Analisis Lingkungan Eksternal : Industri


‘sekelompok perusahaan yang memproduksi produk pokok yang sama’ (Rutherford, 1995 dalam Johnson, Scholes, & Whittington, 2008)

Lebih luas lagi, Porter (1980) mendefinisikan strategi sebagai ‘sekelompok perusahaan yang memproduksi produk yang saling menggantikan satu sama lain’. Ekonomi kreatif merupakan salah satu sektor industri, di samping industri pertanian, perdagangan, hotel dan resoran, jasa, pengolahan, dan sebagainya.

The Creative Economy: How People Make Money from Ideas (John Howkins, 2001)

Ekonomi kreatif menurut inpres no 6 tahun 2009 adalah kegiatan ekonomi berdasarkan pada kreativitas, keterampilan, dan bakat individu untuk menciptakan daya kreasi dan daya cipta individu yang bernilai ekonomis dan berpengaruh pada kesejahteraan masyarakat. Perpress no 72 tahun 2015 mengelompokkan ruang lingkup industri kreatif meliputi 16 subsektor yaitu arsitektur, desain interior, DKV, desain produk, fashion, film-animasi-video, fotografi, kriya, kuliner, musik, aplikasi-game developer, penerbitan, periklanan, seni pertunjukkan, seni rupa serta TV-radio. Hasil survey khusus Bekraf dan BPS (2015), ekonomi kreatif di Indonesia didominasi oleh 3 subsektor yaitu kuliner, fashion, kriya.

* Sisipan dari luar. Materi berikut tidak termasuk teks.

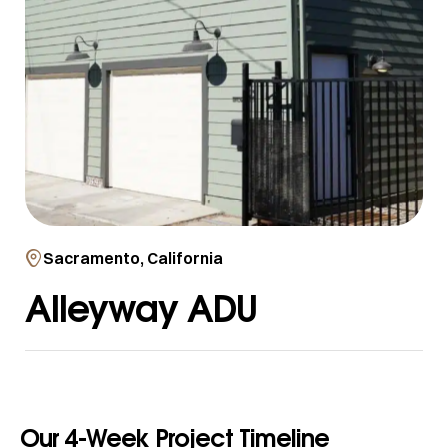
Sacramento, California
Alleyway ADU
Our 4-Week Project Timeline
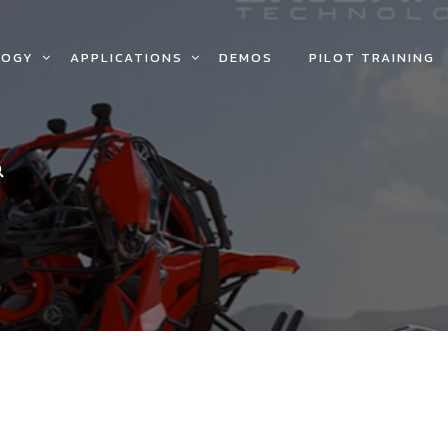
LOGY
APPLICATIONS
DEMOS
PILOT TRAINING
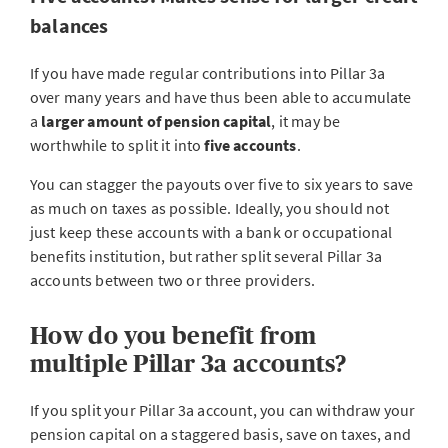
balances
If you have made regular contributions into Pillar 3a
over many years and have thus been able to accumulate
a
larger amount of pension capital
, it may be
worthwhile to split it into
five accounts
.
You can stagger the payouts over five to six years to save
as much on taxes as possible. Ideally, you should not
just keep these accounts with a bank or occupational
benefits institution, but rather split several Pillar 3a
accounts between two or three providers.
How do you benefit from
multiple Pillar 3a accounts?
If you split your Pillar 3a account, you can withdraw your
pension capital on a staggered basis, save on taxes, and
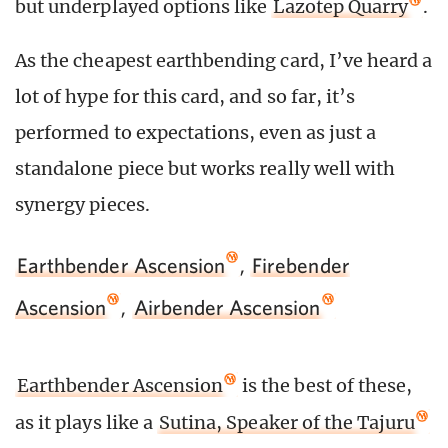
but underplayed options like
Lazotep Quarry
.
As the cheapest earthbending card, I’ve heard a
lot of hype for this card, and so far, it’s
performed to expectations, even as just a
standalone piece but works really well with
synergy pieces.
Earthbender Ascension
,
Firebender
Ascension
,
Airbender Ascension
Earthbender Ascension
is the best of these,
as it plays like a
Sutina, Speaker of the Tajuru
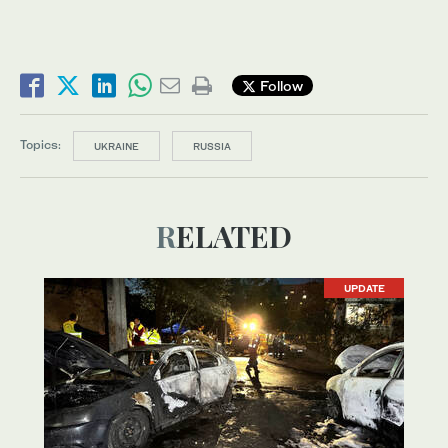
Follow
Topics:
UKRAINE
RUSSIA
RELATED
UPDATE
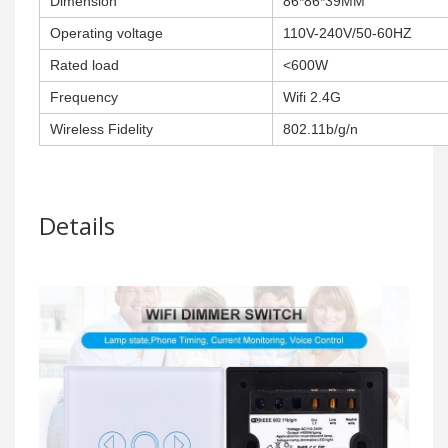
Dimension
86*86*39MM
Operating voltage
110V-240V/50-60HZ
Rated load
<600W
Frequency
Wifi 2.4G
Wireless Fidelity
802.11b/g/n
Details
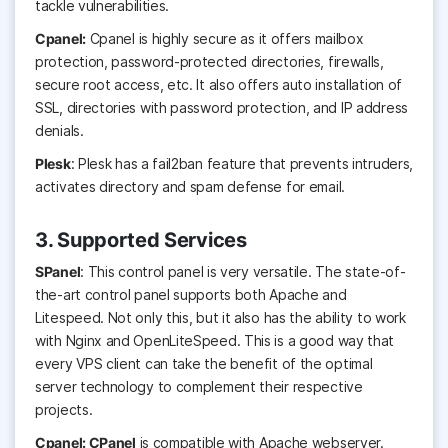
tackle vulnerabilities.
Cpanel:
Cpanel is highly secure as it offers mailbox
protection, password-protected directories, firewalls,
secure root access, etc. It also offers auto installation of
SSL, directories with password protection, and IP address
denials.
Plesk
: Plesk has a fail2ban feature that prevents intruders,
activates directory and spam defense for email.
3. Supported Services
SPanel
: This control panel is very versatile. The state-of-
the-art control panel supports both Apache and
Litespeed. Not only this, but it also has the ability to work
with Nginx and OpenLiteSpeed. This is a good way that
every VPS client can take the benefit of the optimal
server technology to complement their respective
projects.
Cpanel: CPanel
is compatible with Apache webserver.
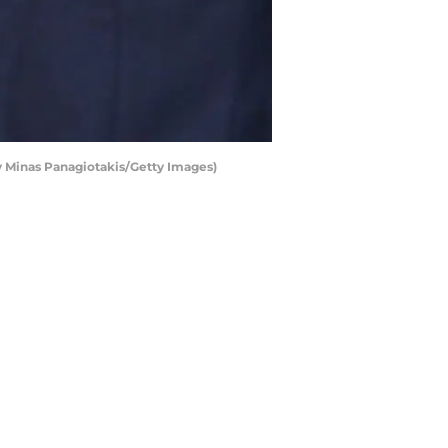
 Minas Panagiotakis/Getty Images)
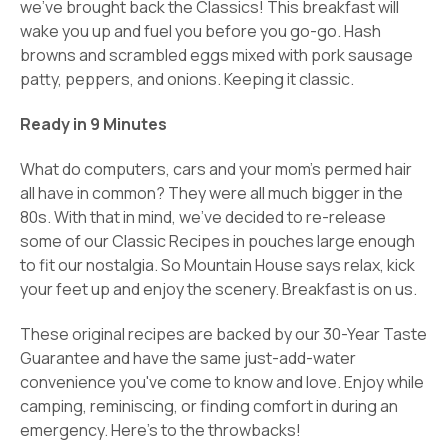
we've brought back the Classics!
This breakfast will
wake you up and fuel you before you go-go. Hash
browns and scrambled eggs mixed with pork sausage
patty, peppers, and onions. Keeping it classic.
Ready in 9 Minutes
What do computers, cars and your mom's permed hair
all have in common? They were all much bigger in the
80s. With that in mind, we've decided to re-release
some of our Classic Recipes in pouches large enough
to fit our nostalgia. So Mountain House says relax, kick
your feet up and enjoy the scenery. Breakfast is on us.
These original recipes are backed by our 30-Year Taste
Guarantee and have the same just-add-water
convenience you've come to know and love. Enjoy while
camping, reminiscing, or finding comfort in during an
emergency. Here's to the throwbacks!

Intensitas kompetisi antarperusahaan sangat bervariasi antarindustri. Dari perspektif manajemen strategis, adalah berguna bagi manajer dalam perusahaan manapun untuk memahami kekuatan persaingan di industri atau sektor mereka karena ini akan menentukan daya tarik industri tersebut dan kemungkinan keberhasilan atau kegagalan perusahaan tertentu di dalamnya.

Analisis eksternal mencari lima kerangka kerja Michael Porter untuk analisis industri dan kemudian mengenalkan teknik untuk menganalisis dinamika industri. Kerangka yang dikenal dengan istilah Porter’s 5 Forces ini awalnya dikembangkan sebagai cara menilai daya tarik (potential profit) dari berbagai industri. Analisis struktur industri dengan kerangka lima kekuatan nilai untuk kebanyakan perusahaan dapat memberikan titik awal yang berguna untuk analisis strategis. Pesan penting Porter adalah bahwa jika lima kekuatan ini tinggi, maka industri tidak menarik untuk bersaing di dalamnya. Akan ada terlalu banyak kompetisi, dan terlalu banyak tekanan, untuk memungkinkan mendapat laba yang wajar.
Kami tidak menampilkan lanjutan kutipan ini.